#### Task brief:
In the listing below, find each line holding "Hashing" and copy it.

Material for this task START

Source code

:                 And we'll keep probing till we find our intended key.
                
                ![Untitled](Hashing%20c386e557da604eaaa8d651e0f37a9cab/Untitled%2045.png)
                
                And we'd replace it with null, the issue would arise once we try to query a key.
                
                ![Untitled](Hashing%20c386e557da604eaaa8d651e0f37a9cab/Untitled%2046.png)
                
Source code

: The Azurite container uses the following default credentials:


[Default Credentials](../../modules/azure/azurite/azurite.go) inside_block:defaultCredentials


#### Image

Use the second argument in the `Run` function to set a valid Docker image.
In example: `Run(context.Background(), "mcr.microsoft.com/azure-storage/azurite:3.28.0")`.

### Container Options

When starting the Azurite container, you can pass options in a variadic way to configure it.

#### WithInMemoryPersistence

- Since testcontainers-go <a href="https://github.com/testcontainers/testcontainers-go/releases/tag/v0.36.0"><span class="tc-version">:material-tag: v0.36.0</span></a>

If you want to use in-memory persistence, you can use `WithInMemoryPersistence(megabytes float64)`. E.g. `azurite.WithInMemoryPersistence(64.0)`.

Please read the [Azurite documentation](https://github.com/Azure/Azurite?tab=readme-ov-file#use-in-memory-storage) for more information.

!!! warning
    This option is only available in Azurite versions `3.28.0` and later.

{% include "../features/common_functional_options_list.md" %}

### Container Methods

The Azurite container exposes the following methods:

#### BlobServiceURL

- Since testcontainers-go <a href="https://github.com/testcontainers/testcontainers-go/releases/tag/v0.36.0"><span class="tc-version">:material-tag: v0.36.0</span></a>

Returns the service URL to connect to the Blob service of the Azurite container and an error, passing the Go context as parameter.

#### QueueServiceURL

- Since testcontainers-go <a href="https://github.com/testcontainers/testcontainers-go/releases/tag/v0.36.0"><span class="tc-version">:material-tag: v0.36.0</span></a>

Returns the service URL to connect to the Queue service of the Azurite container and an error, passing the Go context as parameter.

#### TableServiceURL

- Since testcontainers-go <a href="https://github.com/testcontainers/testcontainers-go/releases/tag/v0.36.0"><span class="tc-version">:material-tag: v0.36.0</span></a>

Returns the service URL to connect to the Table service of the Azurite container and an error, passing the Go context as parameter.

Material for this task END
Material for this task START

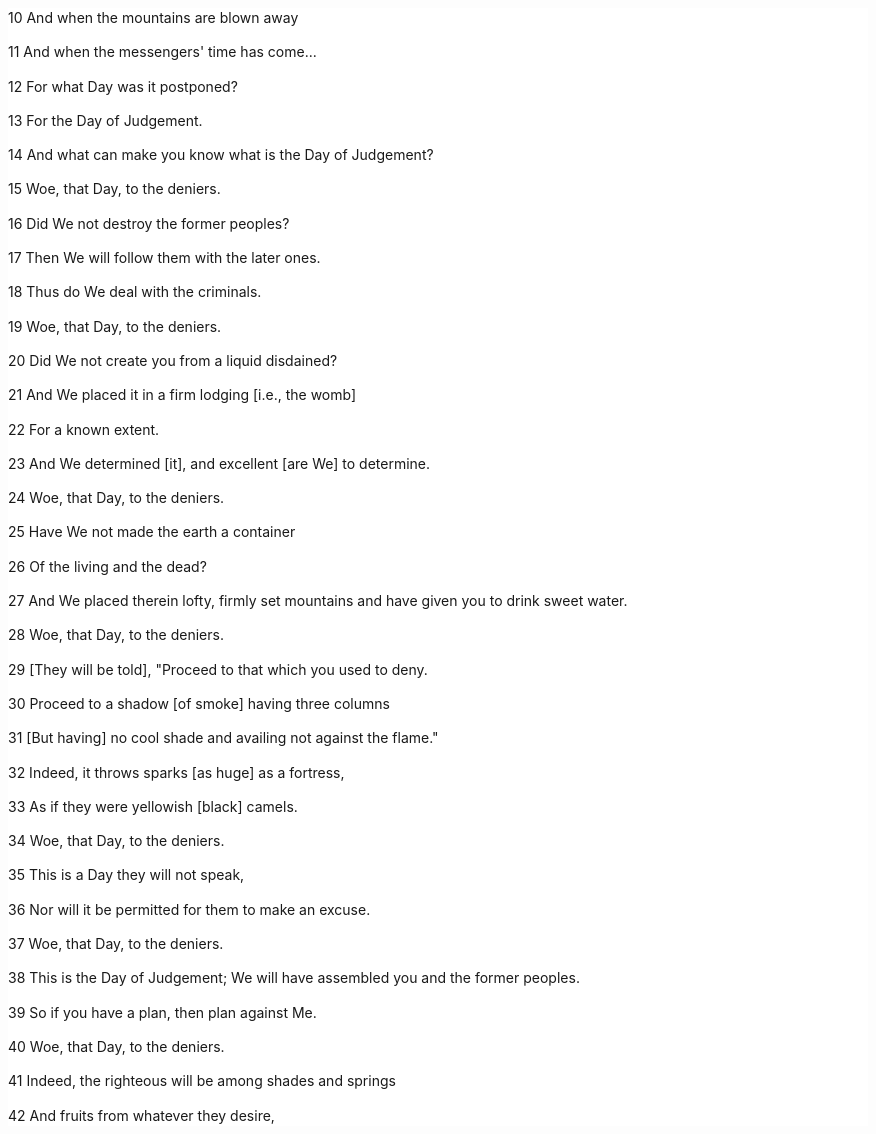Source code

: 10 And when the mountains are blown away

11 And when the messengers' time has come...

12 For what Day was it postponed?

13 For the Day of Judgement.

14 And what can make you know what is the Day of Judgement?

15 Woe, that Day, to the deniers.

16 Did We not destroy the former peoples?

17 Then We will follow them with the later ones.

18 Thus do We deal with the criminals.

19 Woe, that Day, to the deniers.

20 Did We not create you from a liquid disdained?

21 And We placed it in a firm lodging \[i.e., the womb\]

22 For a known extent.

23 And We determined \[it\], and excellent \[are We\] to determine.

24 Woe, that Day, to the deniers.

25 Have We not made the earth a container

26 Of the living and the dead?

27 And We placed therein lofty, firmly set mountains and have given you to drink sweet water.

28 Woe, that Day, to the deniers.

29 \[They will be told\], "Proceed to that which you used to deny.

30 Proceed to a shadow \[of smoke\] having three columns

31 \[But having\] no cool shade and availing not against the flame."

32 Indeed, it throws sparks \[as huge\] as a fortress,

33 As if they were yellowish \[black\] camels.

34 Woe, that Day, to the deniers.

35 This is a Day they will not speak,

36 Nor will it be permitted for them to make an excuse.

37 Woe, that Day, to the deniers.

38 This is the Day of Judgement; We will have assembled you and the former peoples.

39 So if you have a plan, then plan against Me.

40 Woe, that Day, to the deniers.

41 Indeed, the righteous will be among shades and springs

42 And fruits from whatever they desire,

Material for this task END
Material for this task START

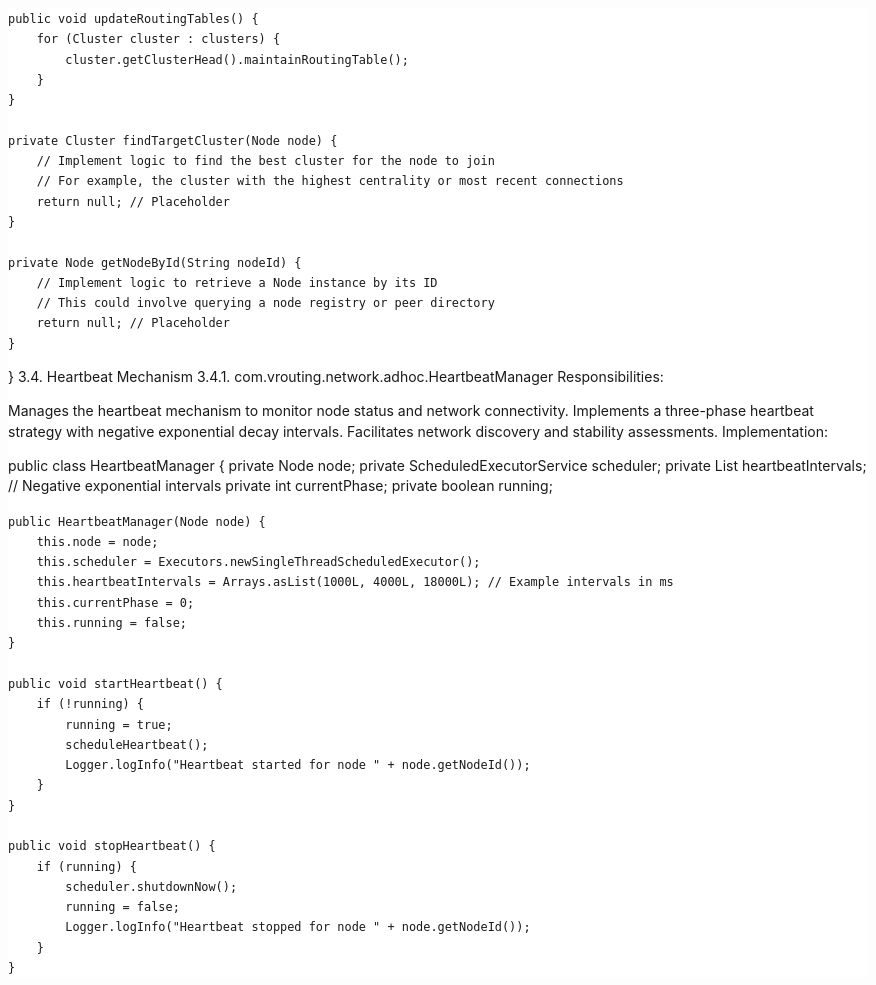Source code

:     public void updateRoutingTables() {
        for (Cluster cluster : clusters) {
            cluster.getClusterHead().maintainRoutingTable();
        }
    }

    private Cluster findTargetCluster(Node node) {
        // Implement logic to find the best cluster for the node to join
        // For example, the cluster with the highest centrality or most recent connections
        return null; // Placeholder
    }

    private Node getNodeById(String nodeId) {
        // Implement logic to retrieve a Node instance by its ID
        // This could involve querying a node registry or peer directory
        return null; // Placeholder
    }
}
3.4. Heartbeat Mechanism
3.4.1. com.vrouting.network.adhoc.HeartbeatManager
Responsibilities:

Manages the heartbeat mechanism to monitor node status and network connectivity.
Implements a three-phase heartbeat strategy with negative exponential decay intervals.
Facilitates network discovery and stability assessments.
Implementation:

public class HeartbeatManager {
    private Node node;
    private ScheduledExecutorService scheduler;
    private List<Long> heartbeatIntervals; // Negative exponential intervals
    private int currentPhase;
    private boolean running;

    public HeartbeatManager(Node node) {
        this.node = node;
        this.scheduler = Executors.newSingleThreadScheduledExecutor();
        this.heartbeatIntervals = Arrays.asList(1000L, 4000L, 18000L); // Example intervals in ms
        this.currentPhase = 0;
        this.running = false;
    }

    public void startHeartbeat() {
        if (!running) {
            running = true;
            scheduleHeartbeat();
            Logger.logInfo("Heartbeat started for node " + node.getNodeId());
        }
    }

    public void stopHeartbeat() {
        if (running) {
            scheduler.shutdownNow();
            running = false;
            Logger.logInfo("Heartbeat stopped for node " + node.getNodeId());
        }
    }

Material for this task END

#### Solution for this problem:
                ![Untitled](Hashing%20c386e557da604eaaa8d651e0f37a9cab/Untitled%2045.png)
                ![Untitled](Hashing%20c386e557da604eaaa8d651e0f37a9cab/Untitled%2046.png)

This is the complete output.